● Problem statement
Your answer must consist solely of the lines from the start of the entries below through the line with "[744,550,843,573] platform ->", unchanged.

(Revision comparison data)
▼

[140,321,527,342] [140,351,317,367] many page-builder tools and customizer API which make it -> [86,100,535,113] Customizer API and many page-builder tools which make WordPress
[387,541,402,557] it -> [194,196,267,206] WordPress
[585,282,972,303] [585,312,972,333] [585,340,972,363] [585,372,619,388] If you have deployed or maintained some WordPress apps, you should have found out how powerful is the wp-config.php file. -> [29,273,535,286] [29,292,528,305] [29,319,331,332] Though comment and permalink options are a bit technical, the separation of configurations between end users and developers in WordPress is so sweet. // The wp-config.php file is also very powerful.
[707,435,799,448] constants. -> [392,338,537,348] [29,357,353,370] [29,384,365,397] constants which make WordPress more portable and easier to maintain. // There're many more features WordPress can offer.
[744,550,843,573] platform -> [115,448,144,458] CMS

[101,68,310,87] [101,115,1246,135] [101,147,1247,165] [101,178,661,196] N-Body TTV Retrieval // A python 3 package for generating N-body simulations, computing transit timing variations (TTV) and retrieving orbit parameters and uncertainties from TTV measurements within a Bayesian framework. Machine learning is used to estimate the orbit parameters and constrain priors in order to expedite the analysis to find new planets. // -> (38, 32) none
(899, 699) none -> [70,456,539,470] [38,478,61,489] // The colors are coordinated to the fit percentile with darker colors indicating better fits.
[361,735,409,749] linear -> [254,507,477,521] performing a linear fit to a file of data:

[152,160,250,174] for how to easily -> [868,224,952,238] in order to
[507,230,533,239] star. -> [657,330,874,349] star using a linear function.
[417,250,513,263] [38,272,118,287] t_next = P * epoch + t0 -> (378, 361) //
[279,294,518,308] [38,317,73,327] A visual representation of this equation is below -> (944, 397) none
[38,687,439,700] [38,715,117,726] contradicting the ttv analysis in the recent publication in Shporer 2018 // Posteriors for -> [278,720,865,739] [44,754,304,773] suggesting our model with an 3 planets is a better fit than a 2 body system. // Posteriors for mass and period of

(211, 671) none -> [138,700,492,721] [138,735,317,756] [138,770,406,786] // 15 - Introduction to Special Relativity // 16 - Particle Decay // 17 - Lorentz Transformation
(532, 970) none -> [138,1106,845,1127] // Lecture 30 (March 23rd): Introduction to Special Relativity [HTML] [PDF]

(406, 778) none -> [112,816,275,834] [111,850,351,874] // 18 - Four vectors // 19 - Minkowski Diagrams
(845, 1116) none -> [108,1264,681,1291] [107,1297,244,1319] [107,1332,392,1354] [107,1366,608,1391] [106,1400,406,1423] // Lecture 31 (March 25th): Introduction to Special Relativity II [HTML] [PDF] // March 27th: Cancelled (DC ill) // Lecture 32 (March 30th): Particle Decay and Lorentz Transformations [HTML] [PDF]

▲

● Solution to this task
[140,321,527,342] [140,351,317,367] many page-builder tools and customizer API which make it -> [86,100,535,113] Customizer API and many page-builder tools which make WordPress
[387,541,402,557] it -> [194,196,267,206] WordPress
[585,282,972,303] [585,312,972,333] [585,340,972,363] [585,372,619,388] If you have deployed or maintained some WordPress apps, you should have found out how powerful is the wp-config.php file. -> [29,273,535,286] [29,292,528,305] [29,319,331,332] Though comment and permalink options are a bit technical, the separation of configurations between end users and developers in WordPress is so sweet. // The wp-config.php file is also very powerful.
[707,435,799,448] constants. -> [392,338,537,348] [29,357,353,370] [29,384,365,397] constants which make WordPress more portable and easier to maintain. // There're many more features WordPress can offer.
[744,550,843,573] platform -> [115,448,144,458] CMS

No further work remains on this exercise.